*** Source data

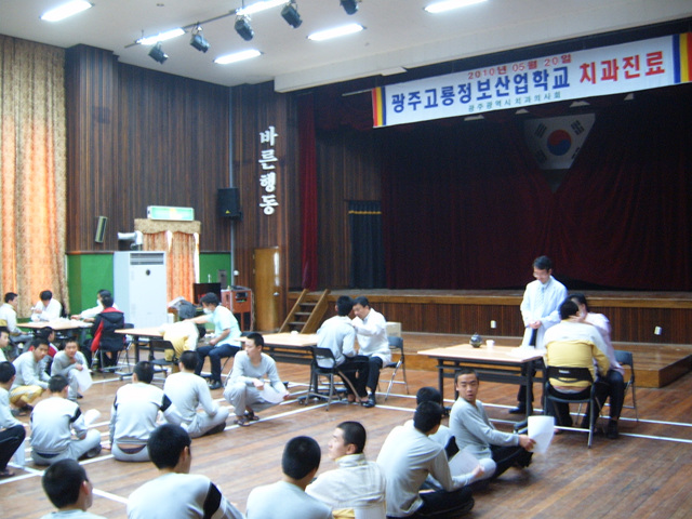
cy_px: 260
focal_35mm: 37
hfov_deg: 50.1
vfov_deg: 38.7
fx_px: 740
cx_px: 346
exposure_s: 1/4
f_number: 2.9
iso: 141
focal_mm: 6.2
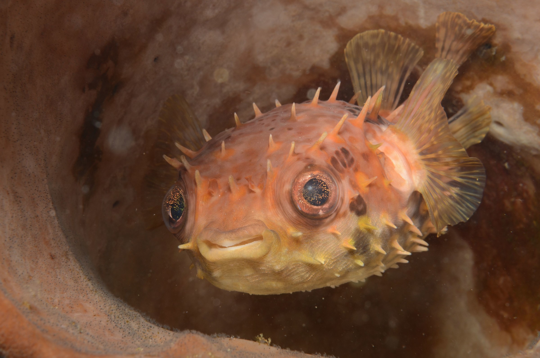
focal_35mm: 90
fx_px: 1347
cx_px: 270
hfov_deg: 22.7
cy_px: 179
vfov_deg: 15.1
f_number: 16
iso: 100
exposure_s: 1/250
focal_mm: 60
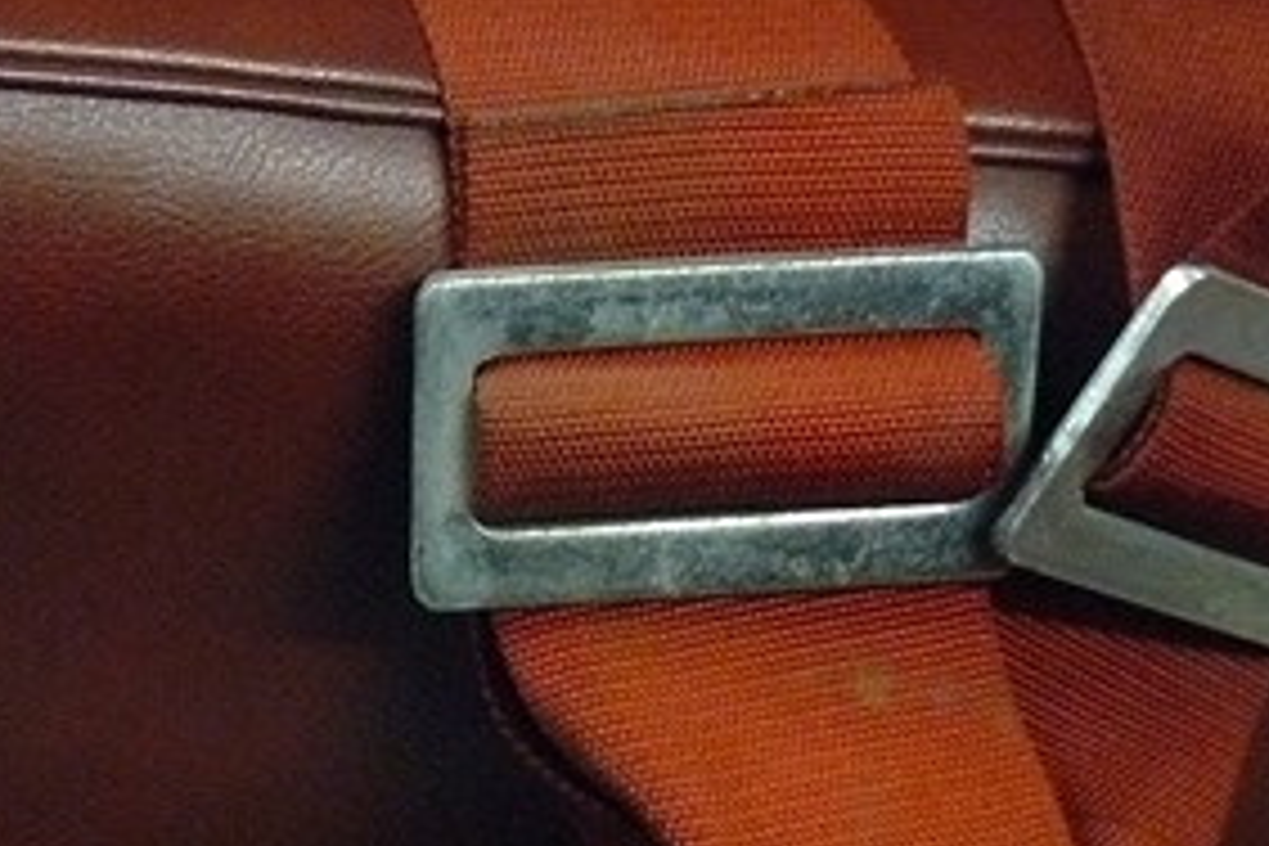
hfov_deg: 19.3
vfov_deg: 13.9
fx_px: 3454
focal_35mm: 98
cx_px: -349
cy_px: 614
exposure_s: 1/8
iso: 400
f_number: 2.8
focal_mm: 6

******

From the line containing "f_number: 2.9" down to the last line of the records above, repeat every line exactly and nothing else, dropping any pictures.

f_number: 2.9
iso: 141
focal_mm: 6.2
focal_35mm: 90
fx_px: 1347
cx_px: 270
hfov_deg: 22.7
cy_px: 179
vfov_deg: 15.1
f_number: 16
iso: 100
exposure_s: 1/250
focal_mm: 60
hfov_deg: 19.3
vfov_deg: 13.9
fx_px: 3454
focal_35mm: 98
cx_px: -349
cy_px: 614
exposure_s: 1/8
iso: 400
f_number: 2.8
focal_mm: 6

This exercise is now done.